The blowout caused an abrupt shift in balance, pushing the tractor toward the passing lane, where a steady stream of faster-moving vehicles had been overtaking the truck. Downes muscled the wayward steering wheel back into submission and gradually reduced speed, bringing the 120,000-pound rig to a controlled stop.

Then John McCoy, Carlile's driver education and development manager, reset the computer and began working up another scenario that might actually challenge the veteran driver.

"A lot of guys would have lost it there," said McCoy, who runs a new truck-driving simulator that Carlile recently installed at its Anchorage headquarters.

Carlile has been in business since 1980, shortly after the trans-Alaska pipeline construction boom. Brothers John and Harry McDonald founded the company with two tractors that they used to move freight around Alaska.
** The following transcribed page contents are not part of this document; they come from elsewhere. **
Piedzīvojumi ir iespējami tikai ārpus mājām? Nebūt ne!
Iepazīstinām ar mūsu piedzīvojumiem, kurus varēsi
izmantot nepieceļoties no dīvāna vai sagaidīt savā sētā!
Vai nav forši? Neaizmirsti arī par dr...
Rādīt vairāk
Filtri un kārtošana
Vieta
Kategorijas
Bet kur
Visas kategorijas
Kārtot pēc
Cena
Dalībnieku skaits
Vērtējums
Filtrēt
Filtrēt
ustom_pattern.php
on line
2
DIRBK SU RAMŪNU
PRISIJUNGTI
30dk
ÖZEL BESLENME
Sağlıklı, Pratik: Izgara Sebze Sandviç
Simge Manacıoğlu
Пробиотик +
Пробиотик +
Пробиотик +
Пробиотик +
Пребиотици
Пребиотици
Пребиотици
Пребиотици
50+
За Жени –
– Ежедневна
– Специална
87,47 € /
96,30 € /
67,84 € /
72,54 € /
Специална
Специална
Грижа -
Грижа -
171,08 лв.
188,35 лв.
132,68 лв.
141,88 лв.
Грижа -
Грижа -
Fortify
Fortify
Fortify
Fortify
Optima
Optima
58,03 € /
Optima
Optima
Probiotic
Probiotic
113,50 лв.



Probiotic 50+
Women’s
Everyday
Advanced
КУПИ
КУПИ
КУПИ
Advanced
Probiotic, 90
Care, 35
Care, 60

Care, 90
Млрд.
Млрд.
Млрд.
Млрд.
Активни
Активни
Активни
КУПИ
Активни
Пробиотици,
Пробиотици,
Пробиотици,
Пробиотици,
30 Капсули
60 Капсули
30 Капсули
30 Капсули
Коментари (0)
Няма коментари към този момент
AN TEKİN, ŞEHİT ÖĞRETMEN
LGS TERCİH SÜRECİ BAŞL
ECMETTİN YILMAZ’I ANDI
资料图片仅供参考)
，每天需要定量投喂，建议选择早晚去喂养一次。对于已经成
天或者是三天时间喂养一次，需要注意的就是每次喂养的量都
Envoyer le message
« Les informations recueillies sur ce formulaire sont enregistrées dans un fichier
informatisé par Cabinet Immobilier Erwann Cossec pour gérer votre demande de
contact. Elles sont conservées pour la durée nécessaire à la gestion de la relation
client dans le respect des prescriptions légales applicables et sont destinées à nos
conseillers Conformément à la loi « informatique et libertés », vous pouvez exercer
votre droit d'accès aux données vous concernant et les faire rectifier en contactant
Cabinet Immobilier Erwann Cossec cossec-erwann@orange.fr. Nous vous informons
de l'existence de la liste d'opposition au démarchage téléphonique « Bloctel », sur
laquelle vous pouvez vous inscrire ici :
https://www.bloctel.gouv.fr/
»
Today, the company employs more than 600 at terminals across the U.S. and Canada who haul everything from consumer goods arriving by ship at Anchorage's port to drilling gear from Houston all the way to Alaska's North Slope region.

Advances in technology combined with diminishing costs and ever-growing demand for qualified truck drivers have prompted trucking companies across the nation to invest in computerized simulators.

Carlile's simulator -- a TranSim VS IV built by a subsidiary of military contractor L3 Communications -- cost $133,000. That's about the going rate for a real truck these days, said the company's co-founder and president, Harry McDonald.

But McDonald figures the virtual rig will save the company at least that much over the long haul.

The computer-powered semi will help cut recruiting costs, improve driver training and skills, lower accident rates and generally improve the quality of the trucking outfit's service, he said.
Source : Monterey County Herald
 
Depending on how realistic these simulators are, I think they would be a good addition for any driver training school.